Stored entries:
"""
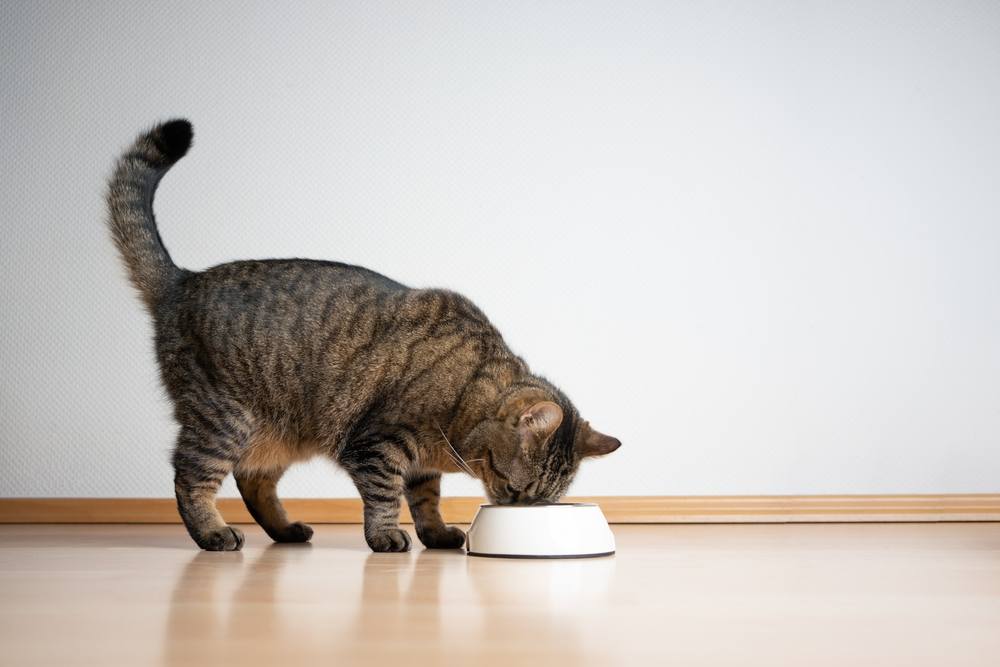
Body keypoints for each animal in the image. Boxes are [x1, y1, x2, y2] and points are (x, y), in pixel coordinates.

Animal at [103, 120, 616, 552]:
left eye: (534, 500)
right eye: (514, 489)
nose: (514, 511)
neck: (464, 393)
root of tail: (182, 280)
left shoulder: (422, 465)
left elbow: (426, 501)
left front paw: (436, 534)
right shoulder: (378, 444)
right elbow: (387, 495)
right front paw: (386, 537)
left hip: (277, 432)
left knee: (253, 480)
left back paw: (286, 530)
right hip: (224, 418)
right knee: (190, 477)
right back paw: (212, 532)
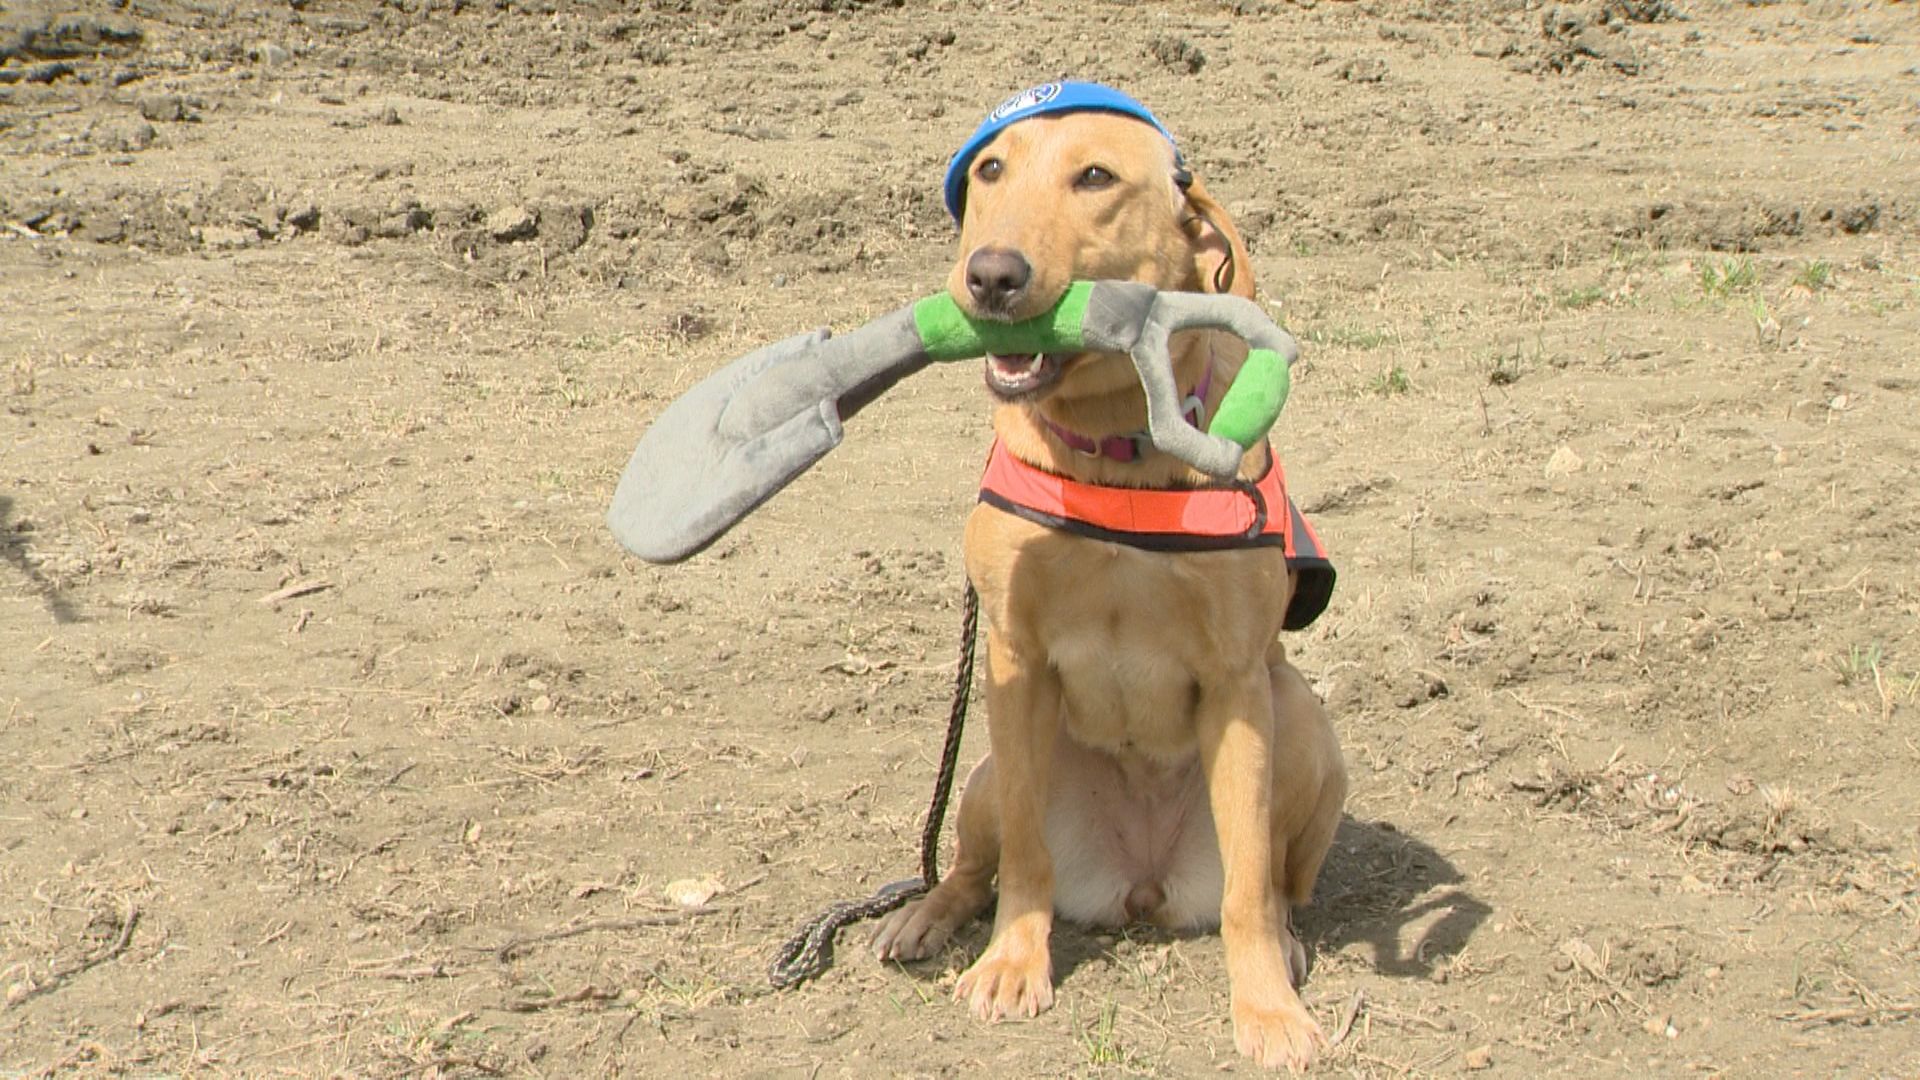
"""
= AIM OF THE EXERCISE =
Filter the data above down to lines with the word "right", and copy them.

= ANSWER =
right eye: (514, 489)
right shoulder: (378, 444)
right elbow: (387, 495)
right front paw: (386, 537)
right hip: (224, 418)
right knee: (190, 477)
right back paw: (212, 532)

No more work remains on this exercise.